The New President and the Currency Unification

After the appointment of Miguel Diaz- Canel Bermudez as President of the Council of State and Ministers, the new head of state will have the task of initiating the process to unify Cuba’s dual currencies under the watchful eye of Raul Castro and the rest of old guard of the Cuban Communist Party (PCC). One of the many questions that we have is: What are the costs to such an urgent economic reform?

Cuban economy. Photo: Mario Hechevarría Driggs
Cuban economy. Photo: Mario Hechevarría Driggs

The most controversial decision that the government will make implies a broad economic reform that many in the country’s leadership are reluctant to undertake. Even though their policies are responsible for the terrible state of the nation. Ironically, despite their reluctance, the country’s leaders have acknowledged the magnitude of their economic incompetence but have done little to address the issue.

Rogelio Torras and Juan Ferrán, authors of the article titled Engañoso Caballero Don Dinero (Deceitful Man: Mr. Money) argue:

“Why worry about a possible increase in prices for basic goods due to a devaluation when issues, such as 56% of agricultural land in Cuba not being cultivated, are not resolved first?”

The same concept can be applied to the networks of state run enterprises. In Havana alone, it is estimated that 38% and 40% of these state run enterprises will disappear due to their inefficiencies, in the event of an eventual devaluation of the current exchange rate 1-1 between the Cuban peso and the US dollar. Moreover, 60% of these entities were classified as really bad or deficient by different audits

In response to the question: What does the devaluation represent?, Juan Triana responds:

“The magnitude of a devaluation is decisive because the devaluation is already expressed in the de facto increase in prices”.

For those dependent on state salaries, the unification of the Cuban Peso and the Cuban Convertible Peso (CUC) will affect them greatly. For the 5 million tourists that visit Cuba each year, a unified currency will be considered overvalued; their purchasing power will be diminished. Not only would tourists and state workers be affected by a unified currency but so would Cubans receiving remittances from abroad. It is estimated that $3 billion in remittances were sent to the island in 2017. These remittances are indispensable to the country’s economy. It is also worth mentioning that monopolistic foreign exchange shops receive more than 1.5 billion dollars a year.

When it comes to implementing the elimination of the dual currency system, many experts propose letting the exchange rate float, so it evens out the supply and demand curve. Economist Jorge Barrera estimates that it will take at least 2 years for the exchange rate to stabilize and establish a more permanent exchange rate to the dollar.

From the D-day until the result of the currency unification, few analysts dare to estimate some figures:

  1. Various experts, like Humberto Perez, suggest a 15/1 rate, shortening the difference between the CUP and CUC
  2. Ferran and Torras opt for the double segmentation with letting the CADECA rate float freely. The business rate can be established at 5/1 initially that would be subject to change according to economic performance
  3. Other experts including Barrera estimate that the rate could reach 25/1 without any regulation.

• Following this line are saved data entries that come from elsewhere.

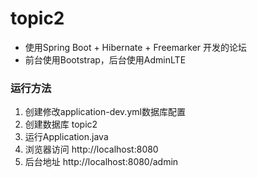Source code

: # topic2

- 使用Spring Boot + Hibernate + Freemarker 开发的论坛
- 前台使用Bootstrap，后台使用AdminLTE

### 运行方法

1. 创建修改application-dev.yml数据库配置
2. 创建数据库 topic2
3. 运行Application.java
4. 浏览器访问 http://localhost:8080
5. 后台地址 http://localhost:8080/admin

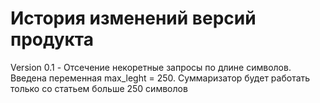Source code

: # История изменений версий продукта

Version 0.1 - Отсечение некоретные запросы по длине символов. Введена переменная max_leght = 250. Суммаризатор будет работать только со статьем больше 250 символов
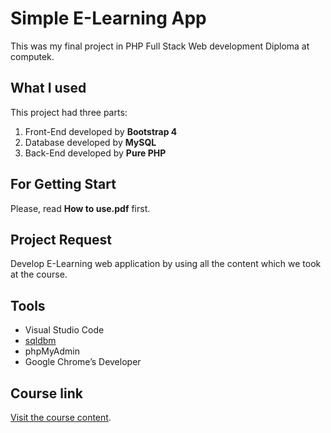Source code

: # Simple E-Learning App
This was my final project in PHP Full Stack Web development Diploma at computek.

## What I used
This project had three parts:
1. Front-End developed by **Bootstrap 4**
2. Database developed by **MySQL**
3. Back-End developed by **Pure PHP**

## For Getting Start
Please, read **How to use.pdf** first.

## Project Request
Develop E-Learning web application by using all the content which we took at the course.

## Tools
- Visual Studio Code
- [sqldbm](https://sqldbm.com/en/Home/)
- phpMyAdmin
- Google Chrome’s Developer

## Course link
[Visit the course content](http://www.computekeg.com/index.php/2013-03-04-08-09-14/php-full-stack).
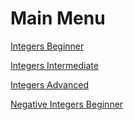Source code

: # Main Menu

<a href="https://slkrqkr.github.io/MathDrills/IntegersBeginner/">Integers Beginner</a>

<a href="https://slkrqkr.github.io/MathDrills/IntegersIntermediate/">Integers Intermediate</a>

<a href="https://slkrqkr.github.io/MathDrills/IntegersAdvanced/">Integers Advanced</a>

<a href="https://slkrqkr.github.io/MathDrills/NegativeIntBeginner/">Negative Integers Beginner</a>
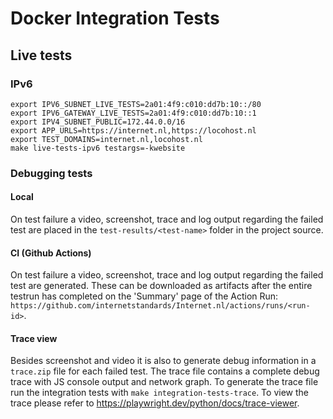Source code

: # Docker Integration Tests



## Live tests

### IPv6

    export IPV6_SUBNET_LIVE_TESTS=2a01:4f9:c010:dd7b:10::/80
    export IPV6_GATEWAY_LIVE_TESTS=2a01:4f9:c010:dd7b:10::1
    export IPV4_SUBNET_PUBLIC=172.44.0.0/16
    export APP_URLS=https://internet.nl,https://locohost.nl
    export TEST_DOMAINS=internet.nl,locohost.nl
    make live-tests-ipv6 testargs=-kwebsite

### Debugging tests

#### Local
On test failure a video, screenshot, trace and log output regarding the failed test are placed in the `test-results/<test-name>` folder in the project source.

#### CI (Github Actions)
On test failure a video, screenshot, trace and log output regarding the failed test are generated. These can be downloaded as artifacts after the entire testrun has completed on the 'Summary' page of the Action Run: `https://github.com/internetstandards/Internet.nl/actions/runs/<run-id>`.

#### Trace view

Besides screenshot and video it is also to generate debug information in a `trace.zip` file for each failed test. The trace file contains a complete debug trace with JS console output and network graph. To generate the trace file run the integration tests with `make integration-tests-trace`. To view the trace please refer to https://playwright.dev/python/docs/trace-viewer.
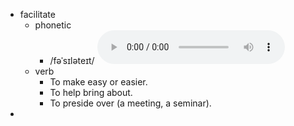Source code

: - facilitate
	- phonetic
		- /fəˈsɪləteɪt/
		  <audio controls><source src="https://api.dictionaryapi.dev/media/pronunciations/en/facilitate-us.mp3"></audio>
	- verb
		- To make easy or easier.
		- To help bring about.
		- To preside over (a meeting, a seminar).
-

Referring to the consequences, Humberto Perez mentions in his ECT blog that:

“Any abrupt changes will affect the system in its entirety: subsidies, taxes, credit, changes in the banking system, allocation of resources, purchasing power, foreign trade, tourism, personal income, etc. for this, there may be time to adjust to the currency unification […] Pragmatism and cautious measures must be applied to these moments in relation to CADECAS rates. That way there is no confusion among the population and the devaluation does not affect the value of the remittances and the tourism industry which are already threatened by Trump’s policies”.

The status quo that was determined by the absurd concept of a dual currency system will have to be totally changed. Today like never before, our leaders are obligated to fulfill the fidelista slogan “change whatever needs to be changed”.

Waiting for the defining moment, he makes the following reflection:

“While no actions are taken to resolve the currency distortions, the allocation of resources is likely to remain inefficient, the material grounds of the workers’ political power will remain diminished, economic growth will remain far below its potential and economic development will not materialize”. (ECT, February 2018).